Work item: Pull out every line in the rows below that contains the word "points".

Provided records:
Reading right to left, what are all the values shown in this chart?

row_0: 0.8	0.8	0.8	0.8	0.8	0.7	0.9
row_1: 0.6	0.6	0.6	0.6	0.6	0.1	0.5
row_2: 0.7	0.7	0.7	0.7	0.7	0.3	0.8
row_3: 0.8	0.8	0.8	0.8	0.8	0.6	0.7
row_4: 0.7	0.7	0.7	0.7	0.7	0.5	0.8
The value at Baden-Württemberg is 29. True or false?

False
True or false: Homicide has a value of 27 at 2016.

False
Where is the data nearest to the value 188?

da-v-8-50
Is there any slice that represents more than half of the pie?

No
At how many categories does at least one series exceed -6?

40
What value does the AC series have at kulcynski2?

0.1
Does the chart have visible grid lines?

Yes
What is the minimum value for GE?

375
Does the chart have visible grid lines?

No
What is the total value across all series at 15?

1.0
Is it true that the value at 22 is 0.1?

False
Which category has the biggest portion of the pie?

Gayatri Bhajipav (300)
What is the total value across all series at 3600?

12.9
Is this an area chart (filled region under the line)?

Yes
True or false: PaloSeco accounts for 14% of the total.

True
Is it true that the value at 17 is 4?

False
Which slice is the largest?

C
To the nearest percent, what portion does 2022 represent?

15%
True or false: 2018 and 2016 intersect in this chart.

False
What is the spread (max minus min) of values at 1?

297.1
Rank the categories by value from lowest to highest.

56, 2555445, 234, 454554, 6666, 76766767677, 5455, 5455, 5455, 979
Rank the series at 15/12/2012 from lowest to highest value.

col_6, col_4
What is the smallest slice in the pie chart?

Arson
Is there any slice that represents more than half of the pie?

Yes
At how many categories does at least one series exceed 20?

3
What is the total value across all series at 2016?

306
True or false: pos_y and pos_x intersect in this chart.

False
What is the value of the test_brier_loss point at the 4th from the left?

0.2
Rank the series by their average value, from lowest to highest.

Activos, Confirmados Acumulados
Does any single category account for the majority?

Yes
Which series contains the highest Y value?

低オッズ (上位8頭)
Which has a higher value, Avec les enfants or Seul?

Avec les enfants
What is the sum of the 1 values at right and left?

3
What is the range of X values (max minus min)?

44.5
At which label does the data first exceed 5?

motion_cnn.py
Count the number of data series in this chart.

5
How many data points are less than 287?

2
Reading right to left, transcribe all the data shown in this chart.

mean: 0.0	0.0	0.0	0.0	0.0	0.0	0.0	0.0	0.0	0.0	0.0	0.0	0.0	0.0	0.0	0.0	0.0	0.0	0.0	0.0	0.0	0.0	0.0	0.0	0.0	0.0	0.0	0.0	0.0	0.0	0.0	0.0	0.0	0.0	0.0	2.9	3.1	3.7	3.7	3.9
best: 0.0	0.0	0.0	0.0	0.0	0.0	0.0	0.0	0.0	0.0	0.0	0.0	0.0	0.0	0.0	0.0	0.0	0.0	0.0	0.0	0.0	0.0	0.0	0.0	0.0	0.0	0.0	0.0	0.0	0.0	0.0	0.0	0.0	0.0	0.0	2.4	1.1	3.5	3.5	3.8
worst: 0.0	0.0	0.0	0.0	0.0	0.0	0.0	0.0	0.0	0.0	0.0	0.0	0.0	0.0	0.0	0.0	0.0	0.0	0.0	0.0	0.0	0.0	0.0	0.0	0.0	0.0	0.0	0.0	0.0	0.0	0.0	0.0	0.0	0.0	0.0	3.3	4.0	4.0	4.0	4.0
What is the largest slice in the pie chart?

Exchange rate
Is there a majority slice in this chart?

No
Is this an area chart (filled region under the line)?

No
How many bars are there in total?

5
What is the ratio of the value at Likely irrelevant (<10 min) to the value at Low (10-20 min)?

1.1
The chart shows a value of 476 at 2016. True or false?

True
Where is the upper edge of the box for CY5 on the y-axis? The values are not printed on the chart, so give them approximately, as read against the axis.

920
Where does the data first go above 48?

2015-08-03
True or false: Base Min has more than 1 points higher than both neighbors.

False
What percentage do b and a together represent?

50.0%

Reply to the task:
How many data points are less than 287?
True or false: Base Min has more than 1 points higher than both neighbors.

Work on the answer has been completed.